■ CONSIGNES ■
a: Réécrivez l'extrait sur les marchés boursiers en commençant à « La Chine, quant » et en terminant à « des constructeurs locaux. », avec « Kering » à la place de « Pernod ».
b: Dans l'extrait sur les marchés boursiers :
(i) Quels groupes de la grande consommation sont cités comme subissant toujours des pressions déflationnistes ?
(ii) Les résultats de quelle société ont déçu ?
(iii) Qu'a annoncé la Chine pour les constructeurs automobiles non chinois ?
c: Prolongez l'extrait sur les marchés boursiers après sa dernière phrase.

■ EXTRAIT CITÉ ■
----------
Après s’être beaucoup inquiétés d’un potentiel ralentissement de la croissance macro-économique mondiale, les investisseurs se replongent désormais dans la micro-économie. Les premières publications montrent déjà que les pressions déflationnistes sont toujours à l’œuvre dans l’univers de la grande consommation notamment chez Unilever et Procter & Gamble. La déception sur les résultats de TSMC (Taiwan Semiconductor Manufacturing) a entraîné à la baisse quelques valeurs technologiques américaines (Apple, Nvidia, Micron) et certaines parties de la cote asiatique.

La Chine, quant à elle, demeure toujours une contributrice importante de la croissance organique du chiffre d’affaires de grands groupes mondiaux comme Pernod et Schneider. Elle change aussi petit à petit d'attitude vis-à-vis de l'ouverture de son marché intérieur. En effet, elle a annoncé un assouplissement des conditions de détention du capital pour les constructeurs automobiles non chinois entraînant de facto une panique en bourse sur les titres des constructeurs locaux.
----------
■ DONNÉES SOURCES ■

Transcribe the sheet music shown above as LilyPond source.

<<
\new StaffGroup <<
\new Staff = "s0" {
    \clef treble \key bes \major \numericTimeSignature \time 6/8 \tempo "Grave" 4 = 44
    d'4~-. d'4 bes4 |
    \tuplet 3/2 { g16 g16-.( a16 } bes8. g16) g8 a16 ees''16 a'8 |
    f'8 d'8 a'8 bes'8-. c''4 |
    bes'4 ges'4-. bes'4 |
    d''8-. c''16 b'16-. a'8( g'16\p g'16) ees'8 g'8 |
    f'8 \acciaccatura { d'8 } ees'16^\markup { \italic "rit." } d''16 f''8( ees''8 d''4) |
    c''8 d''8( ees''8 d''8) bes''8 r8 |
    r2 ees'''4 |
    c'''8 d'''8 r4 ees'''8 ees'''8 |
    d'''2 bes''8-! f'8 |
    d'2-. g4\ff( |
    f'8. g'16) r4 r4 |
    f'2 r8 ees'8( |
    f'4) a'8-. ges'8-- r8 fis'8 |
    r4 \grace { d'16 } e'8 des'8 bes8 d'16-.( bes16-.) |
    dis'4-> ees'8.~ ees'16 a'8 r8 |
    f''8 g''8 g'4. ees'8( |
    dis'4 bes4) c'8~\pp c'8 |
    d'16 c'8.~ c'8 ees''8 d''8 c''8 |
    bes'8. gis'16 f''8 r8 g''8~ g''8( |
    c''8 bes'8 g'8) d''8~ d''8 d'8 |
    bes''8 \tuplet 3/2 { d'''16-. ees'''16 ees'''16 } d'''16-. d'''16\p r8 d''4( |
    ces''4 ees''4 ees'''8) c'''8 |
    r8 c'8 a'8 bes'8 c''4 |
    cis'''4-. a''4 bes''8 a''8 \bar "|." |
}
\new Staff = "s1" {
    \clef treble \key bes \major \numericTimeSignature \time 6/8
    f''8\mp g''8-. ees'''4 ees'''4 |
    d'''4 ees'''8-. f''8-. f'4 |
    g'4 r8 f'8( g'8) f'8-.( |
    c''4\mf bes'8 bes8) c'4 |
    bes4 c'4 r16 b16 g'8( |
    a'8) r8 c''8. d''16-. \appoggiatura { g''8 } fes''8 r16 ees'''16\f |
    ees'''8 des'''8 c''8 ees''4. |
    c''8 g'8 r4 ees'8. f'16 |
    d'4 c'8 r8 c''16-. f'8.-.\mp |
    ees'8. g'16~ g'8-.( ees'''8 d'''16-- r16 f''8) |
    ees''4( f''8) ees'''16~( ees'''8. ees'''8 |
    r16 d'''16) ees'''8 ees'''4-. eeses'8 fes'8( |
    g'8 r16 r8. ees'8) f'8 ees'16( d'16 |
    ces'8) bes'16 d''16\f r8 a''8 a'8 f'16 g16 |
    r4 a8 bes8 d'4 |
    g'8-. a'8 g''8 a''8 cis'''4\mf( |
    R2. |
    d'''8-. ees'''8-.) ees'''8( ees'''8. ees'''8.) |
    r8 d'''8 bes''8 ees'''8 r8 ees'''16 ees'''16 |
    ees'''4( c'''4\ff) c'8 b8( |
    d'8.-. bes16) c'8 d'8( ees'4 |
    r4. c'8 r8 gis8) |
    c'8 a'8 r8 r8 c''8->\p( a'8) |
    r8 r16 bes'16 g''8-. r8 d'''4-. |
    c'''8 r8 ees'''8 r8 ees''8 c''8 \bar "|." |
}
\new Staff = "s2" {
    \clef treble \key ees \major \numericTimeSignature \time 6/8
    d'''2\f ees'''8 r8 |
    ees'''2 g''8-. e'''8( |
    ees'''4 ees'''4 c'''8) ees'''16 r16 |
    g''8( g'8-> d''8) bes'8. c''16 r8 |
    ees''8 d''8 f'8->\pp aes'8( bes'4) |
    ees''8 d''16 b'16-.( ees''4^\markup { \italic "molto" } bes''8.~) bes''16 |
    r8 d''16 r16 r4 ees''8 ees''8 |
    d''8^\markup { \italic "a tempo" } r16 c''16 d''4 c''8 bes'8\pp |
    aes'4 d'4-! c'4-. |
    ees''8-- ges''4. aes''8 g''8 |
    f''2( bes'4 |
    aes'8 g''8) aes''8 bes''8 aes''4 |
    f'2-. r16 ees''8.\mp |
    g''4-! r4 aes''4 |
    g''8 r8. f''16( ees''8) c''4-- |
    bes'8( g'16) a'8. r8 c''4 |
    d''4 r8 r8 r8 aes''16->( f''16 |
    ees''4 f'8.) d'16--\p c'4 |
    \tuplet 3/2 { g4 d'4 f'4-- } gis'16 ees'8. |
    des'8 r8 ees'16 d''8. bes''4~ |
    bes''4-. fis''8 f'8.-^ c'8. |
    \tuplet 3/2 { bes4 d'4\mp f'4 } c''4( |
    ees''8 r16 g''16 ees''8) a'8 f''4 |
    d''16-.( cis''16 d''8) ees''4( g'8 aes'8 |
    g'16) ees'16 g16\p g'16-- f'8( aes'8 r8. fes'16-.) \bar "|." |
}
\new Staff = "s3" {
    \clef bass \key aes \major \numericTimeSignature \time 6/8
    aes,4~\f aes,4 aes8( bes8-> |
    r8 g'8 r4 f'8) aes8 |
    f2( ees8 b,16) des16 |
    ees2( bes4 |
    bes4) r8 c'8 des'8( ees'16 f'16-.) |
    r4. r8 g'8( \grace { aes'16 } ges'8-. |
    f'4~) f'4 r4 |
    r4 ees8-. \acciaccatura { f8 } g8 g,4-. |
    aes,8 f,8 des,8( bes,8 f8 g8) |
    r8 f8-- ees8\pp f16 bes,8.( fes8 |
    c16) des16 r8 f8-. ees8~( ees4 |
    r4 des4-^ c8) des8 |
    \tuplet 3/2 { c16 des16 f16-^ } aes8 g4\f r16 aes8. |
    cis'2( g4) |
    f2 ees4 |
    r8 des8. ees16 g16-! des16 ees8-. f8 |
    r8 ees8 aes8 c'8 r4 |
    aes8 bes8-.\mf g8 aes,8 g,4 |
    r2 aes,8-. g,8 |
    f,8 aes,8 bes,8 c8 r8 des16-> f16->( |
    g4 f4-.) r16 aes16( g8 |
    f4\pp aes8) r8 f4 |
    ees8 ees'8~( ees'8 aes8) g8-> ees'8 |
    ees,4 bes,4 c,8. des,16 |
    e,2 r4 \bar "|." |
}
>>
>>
----------
■ RÉPONSES ■
a:
La Chine, quant à elle, demeure toujours une contributrice importante de la croissance organique du chiffre d’affaires de grands groupes mondiaux comme Kering et Schneider. Elle change aussi petit à petit d'attitude vis-à-vis de l'ouverture de son marché intérieur. En effet, elle a annoncé un assouplissement des conditions de détention du capital pour les constructeurs automobiles non chinois entraînant de facto une panique en bourse sur les titres des constructeurs locaux.

b:
(i) Unilever et Procter & Gamble.
(ii) TSMC (Taiwan Semiconductor Manufacturing).
(iii) Un assouplissement des conditions de détention du capital.

c:
C’est une première victoire pour Donald Trump dont la technique de négociation doit vraiment paraître déconcertante dans l’empire confuciano-communiste. Sur cette fin de semaine, il faut noter aussi une remontée des taux longs favorables aux valeurs bancaires et aux valeurs value.

Dans une année compliquée et moins lisible que 2017, il faut maintenant espérer que les investisseurs possèdent la même résistance que l’hirondelle qui, lors de sa migration, peut parcourir 10 000 km avec seulement quelques grammes de graisse comme carburant.